Experimenten VS en Groot-Brittannië
In de jaren dertig en veertig werd er vol op geëxperimenteerd met biologische wapens. Japan testte diverse dodelijke ziekten, waaronder antrax, uit op gevangenen. Na deze ‘testfase’ gingen ze over tot het aanvallen van elf Chinese steden, bij deze aanval sprayden ze verschillende ziekten vanuit een vliegtuig over de huizen. Na de uitbraak van de Tweede Wereldoorlog begonnen ook de Verenigde Staten en Groot-Brittannië op grote schaal te experimenteren met biologische wapens. De Verenigde Staten vulden ruim 5.000 bommen met antrax ‘voor het geval dat’. Groot-Brittannië hield oefeningen met antraxbommen op kuddes schapen op het Gruinard Island. Een belangrijke uitkomst van de experimenten van Groot-Brittannië was dat antrax zeer lang in de omgeving bleef. Het Gruinard Island was tot 1986 onbegaanbaar, tot dat de overheid besloot het gehele eiland te desinfecteren.

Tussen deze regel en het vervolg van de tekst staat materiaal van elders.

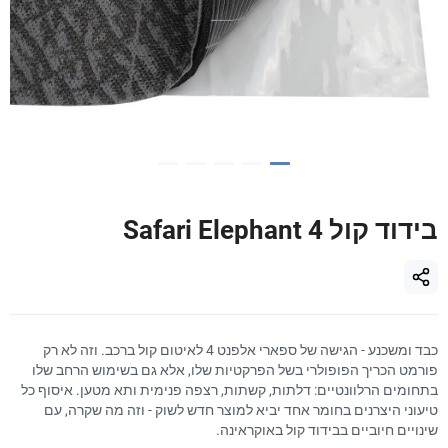
בידוד קול Safari Elephant 4
כבד ומשכנע - הגישה של ספארי אלפנט 4 לאיטום קול ברכב. וזה לא רק
פורמט הכריך הפופולרי בשל הפרקטיות שלו, אלא גם בשימוש הרחב שלו
בתחומים הרלוונטיים: דלתות, קשתות, רצפה פנימית ותא מטען. איסוף כל
טיעוני היצרנים בחומר אחד יביא למוצר חדש לשוק - וזה מה שקרה, עם
שינויים חיוביים בבידוד קול באוקראינה.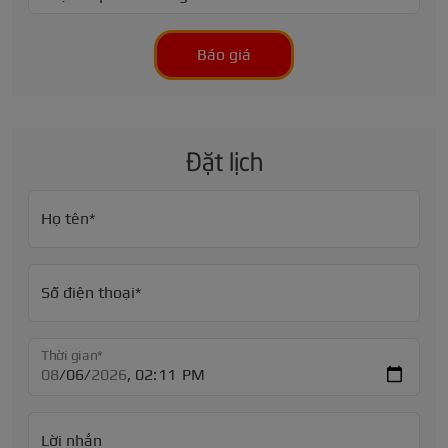
Báo giá
Đặt lịch
Họ tên*
Số điện thoại*
Thời gian*
Lời nhắn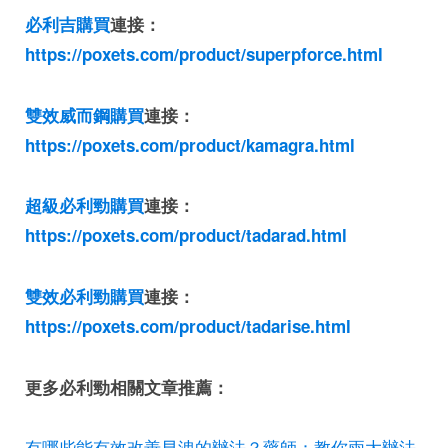
必利吉購買
連接：
https://poxets.com/product/superpforce.html
雙效威而鋼購買
連接：
https://poxets.com/product/kamagra.html
超級必利勁購買
連接：
https://poxets.com/product/tadarad.html
雙效必利勁購買
連接：
https://poxets.com/product/tadarise.html
更多必利勁相關文章推薦：
有哪些能有效改善早洩的辦法？藥師：教你兩大辦法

Verbod op biologische wapens
In de loop van de jaren zestig nam de internationale druk steeds meer toe om een verbod op biologische wapens te bewerkstelligen. In 1968 deed Groot-Brittannië een voorstel om de ontwapening te tekenen en ook de leden van het Warschaupact voerden de druk op. In 1969 besloot Nixon het biologische wapenprogramma te stoppen en de voorraad te vernietigen. Het enige waar de Verenigde Staten zich nog mee bezig hield vanaf die tijd was de preventie en bestrijding van dergelijke infectieziekten.
Poederbrieven
In de loop van de twintigste eeuw kwam antrax steeds minder vaak voor in de westerse wereld. De angst dook echter weer op toen er in 2001 in de nasleep van de terroristische aanslagen van 11 september poederbrieven ontdekt werden. Op 18 september en 9 oktober 2001 werden vier brieven met daarin wit poeder aangetroffen, twee naar Amerikaanse senatoren en twee naar persbureaus. Het poeder bleek antraxsporen te bevatten, en door opening van de brief zouden de sporen zich in de lucht verspreiden en ingeademd kunnen worden.
Resultaten FBI onderzoek
Pas enige tijd later werd deze poederbrievenaanval gemeld, omdat er na een aantal dagen duidelijk werd dat mensen geïnfecteerd waren. De aanval werd bekend als Amerithrax. Elf mensen werden besmet door inhalatie en elf door aanraking met de huid. Vijf mensen stierven, alle slachtoffers vielen onder degene die het poeder hadden geïnhaleerd. Na deze aanval werd de bewaking en controle op dergelijke brieven opgevoerd en begon de FBI met een grondig onderzoek naar de afzender van de brieven. Na een zevenjarig onderzoek wees de FBI in augustus 2008 de laborant Bruce Edwards Ivins aan als dader, zonder dat ze zijn rol in de affaire konden bewijzen. Ivins was een aantal dagen voor het FBI rapport gestorven aan een overdosis.